*Actions to take*.
[1] List every song title that the discussion mentions.
[2] According to the discussion, in what year did the writer pick up Karen's solo CD at the store?
[3] Copy the discussion from "Consigned to the" to "the #2 position.", switching "store" to "record shop".

*Extract*.
Segment Open

But, what is that accent she's using there? It seems like it's a little bit "southern soul" or her imitation of some of the black Blues singers she heard on records in the family basement years before...she used this sparingly and tastefully on "A Song for You", but it seems forced and unnatural here...
 
But, what is that accent she's using there? It seems like it's a little bit "southern soul" or her imitation of some of the black Blues singers she heard on records in the family basement years before...she used this sparingly and tastefully on "A Song for You", but it seems forced and unnatural here...

Aside from the fact the song goes absolutely nowhere, that's another reason I don't like it - Karen's pronunciation is dire...

"I keep singing mah lowve-sawng
In my maa-aand I sing a sawng for yoooo"


It's not great on 'Still In Love With You' in places either, but the tune is uptempo and rocking enough to keep me interested.
 
Exactly this ^^^



Consigned to the outtakes bin where it belongs 😂
Funny lol
But…Karen approved the song to appear on her album so it has to stay. :razz:

So if we take Last One Singing the Blues off the list and make it a hidden bonus track (if could be we would never have heard this had it been released)

How would you make the tracks flow with keeping All Because of You?
 
Imagine me, back in a morning in 1996, picking up Karen's solo CD at the store and beginning my listening to it on the rest of the way to work.

I'd already heard "Lovelines" on the album of the same name, so I click the CD player to track 2, and I get "All Because Of You". Not an auspicious beginning at all, and a really poor choice of a song to include on the album, especially at the #2 position.
 
But, what is that accent she's using there? It seems like it's a little bit "southern soul" or her imitation of some of the black Blues singers she heard on records in the family basement years before...she used this sparingly and tastefully on "A Song for You", but it seems forced and unnatural here...
It's one of the very few things I disliked about Karen's singing. Over time, she became more "mannered" in her pronunciation. This is one of the times when she really overdid it, IMO, seemingly trying to overcompensate for something she found lacking. I've never been able to articulate just what, but it's there. At the risk of playing armchair psychiatrist, it's as if she couldn't fully commit to the lyrics, so she overcompensated with vocal techniques.

I think Ed sums it up for me in a post that preceded yours:

"Still in Love with You" can follow it there. Russell Javors' tunes were not right for Karen. She couldn't have been more miscast in those settings. Still, I give her MUCH credit for being willing to try it.
I agree. I think if this weren't the only solo album we were left with, history would be kinder to this one as an experimental step forward for Karen.

Segment Closed

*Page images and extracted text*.

Segment Open

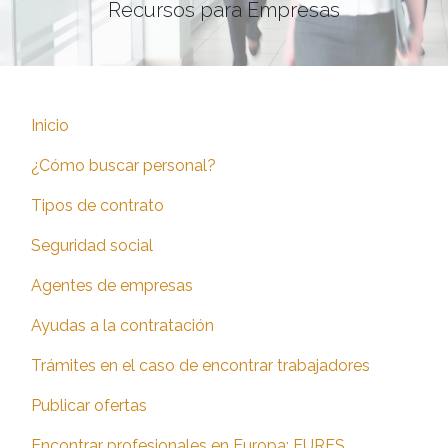
Recursos para Empresas
Inicio
¿Cómo buscar personal?
Tipos de contrato
Seguridad social
Agentes de empresas
Ayudas a la contratación
Trámites en el caso de encontrar trabajadores
Publicar ofertas
Encontrar profesionales en Europa: EURES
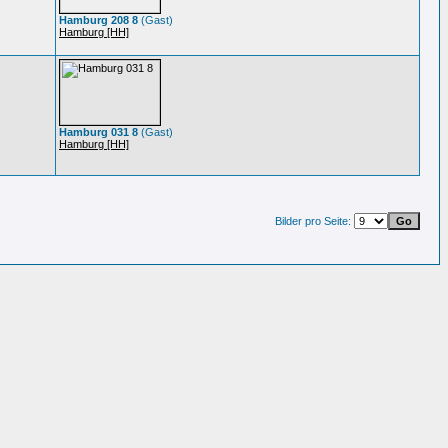
Hamburg 208 8
(Gast)
Hamburg [HH]
Hamburg 031 8
(Gast)
Hamburg [HH]
Bilder pro Seite:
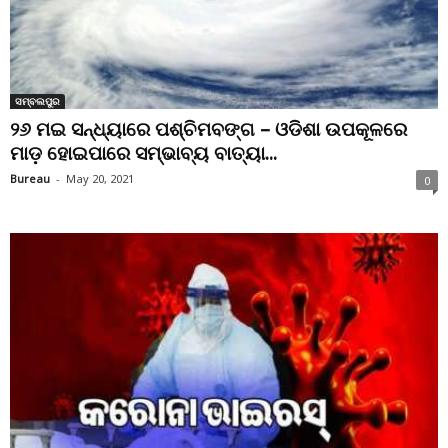
ସମ୍ବଲପୁର
୨୬ ମଇ ସନ୍ଧ୍ୟାରେ ପଶ୍ଚିମବଙ୍ଗ – ଓଡିଶା ଉପକୂଳରେ
ମାଡ଼ ହୋଇପାରେ ସମ୍ଭାବ୍ୟ ବାତ୍ୟା...
Bureau
-
May 20, 2021
0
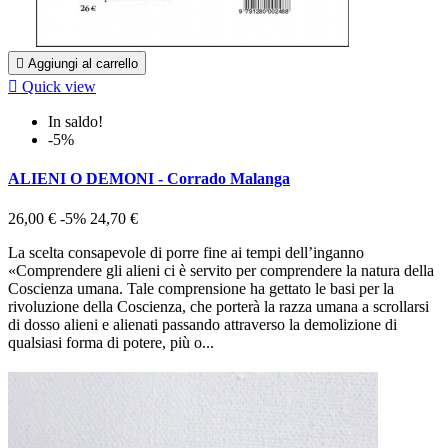

Aggiungi al carrello

Quick view
In saldo!
-5%
ALIENI O DEMONI - Corrado Malanga
26,00 €
-5%
24,70 €
La scelta consapevole di porre fine ai tempi dell’inganno
«Comprendere gli alieni ci è servito per comprendere la natura della
Coscienza umana. Tale comprensione ha gettato le basi per la
rivoluzione della Coscienza, che porterà la razza umana a scrollarsi
di dosso alieni e alienati passando attraverso la demolizione di
qualsiasi forma di potere, più o...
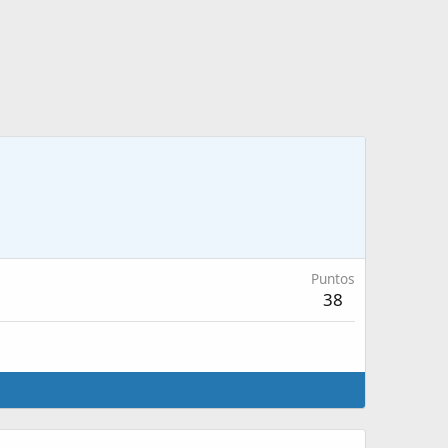
Puntos
38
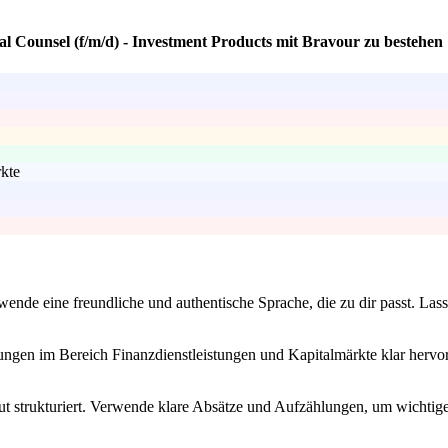
al Counsel (f/m/d) - Investment Products mit Bravour zu bestehen
kte
wende eine freundliche und authentische Sprache, die zu dir passt. Las
hrungen im Bereich Finanzdienstleistungen und Kapitalmärkte klar hervor
t strukturiert. Verwende klare Absätze und Aufzählungen, um wichtige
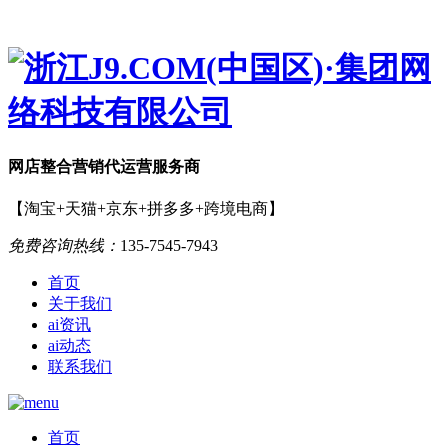
网店
整合营销
代运营服务商
【淘宝+天猫+京东+拼多多+跨境电商】
免费咨询热线：
135-7545-7943
首页
关于我们
ai资讯
ai动态
联系我们
首页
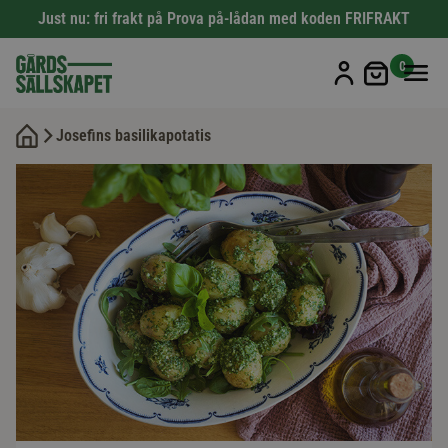
Just nu: fri frakt på Prova på-lådan med koden FRIFRAKT
Min kun
0
Josefins basilikapotatis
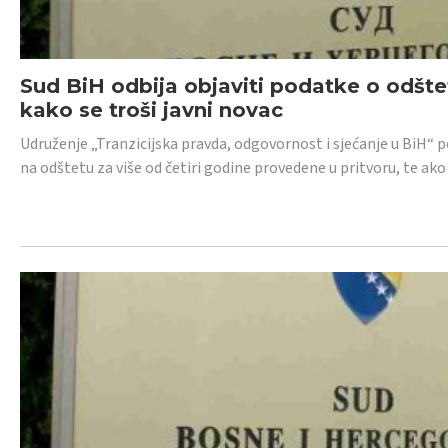
Sud BiH odbija objaviti podatke o odštet
kako se troši javni novac
Udruženje „Tranzicijska pravda, odgovornost i sjećanje u BiH“ p
na odštetu za više od četiri godine provedene u pritvoru, te ako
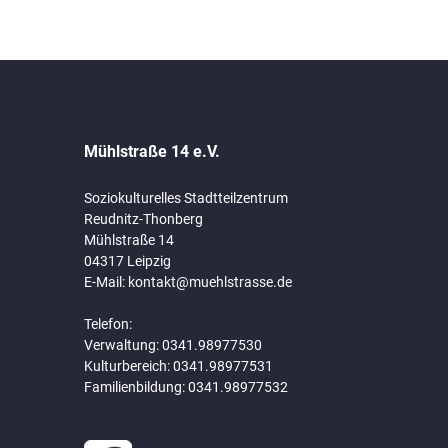
Mühlstraße 14 e.V.
Soziokulturelles Stadtteilzentrum
Reudnitz-Thonberg
Mühlstraße 14
04317 Leipzig
E-Mail:
kontakt@muehlstrasse.de
Telefon:
Verwaltung: 0341.98977530
Kulturbereich: 0341.98977531
Familienbildung: 0341.98977532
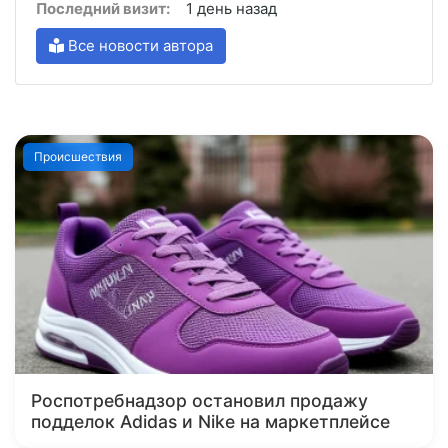
Последний визит:
1 день назад
Все новости автора
Происшествия
Роспотребнадзор остановил продажу
подделок Adidas и Nike на маркетплейсе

Segment Closed

*Written answers*.
[1] "A Song for You", "Still In Love With You", "Last One Singing the Blues", "All Because of You", "Lovelines"

[2] 1996

[3]
Consigned to the outtakes bin where it belongs 😂
Funny lol
But…Karen approved the song to appear on her album so it has to stay. :razz:

So if we take Last One Singing the Blues off the list and make it a hidden bonus track (if could be we would never have heard this had it been released)

How would you make the tracks flow with keeping All Because of You?
 
Imagine me, back in a morning in 1996, picking up Karen's solo CD at the record shop and beginning my listening to it on the rest of the way to work.

I'd already heard "Lovelines" on the album of the same name, so I click the CD player to track 2, and I get "All Because Of You". Not an auspicious beginning at all, and a really poor choice of a song to include on the album, especially at the #2 position.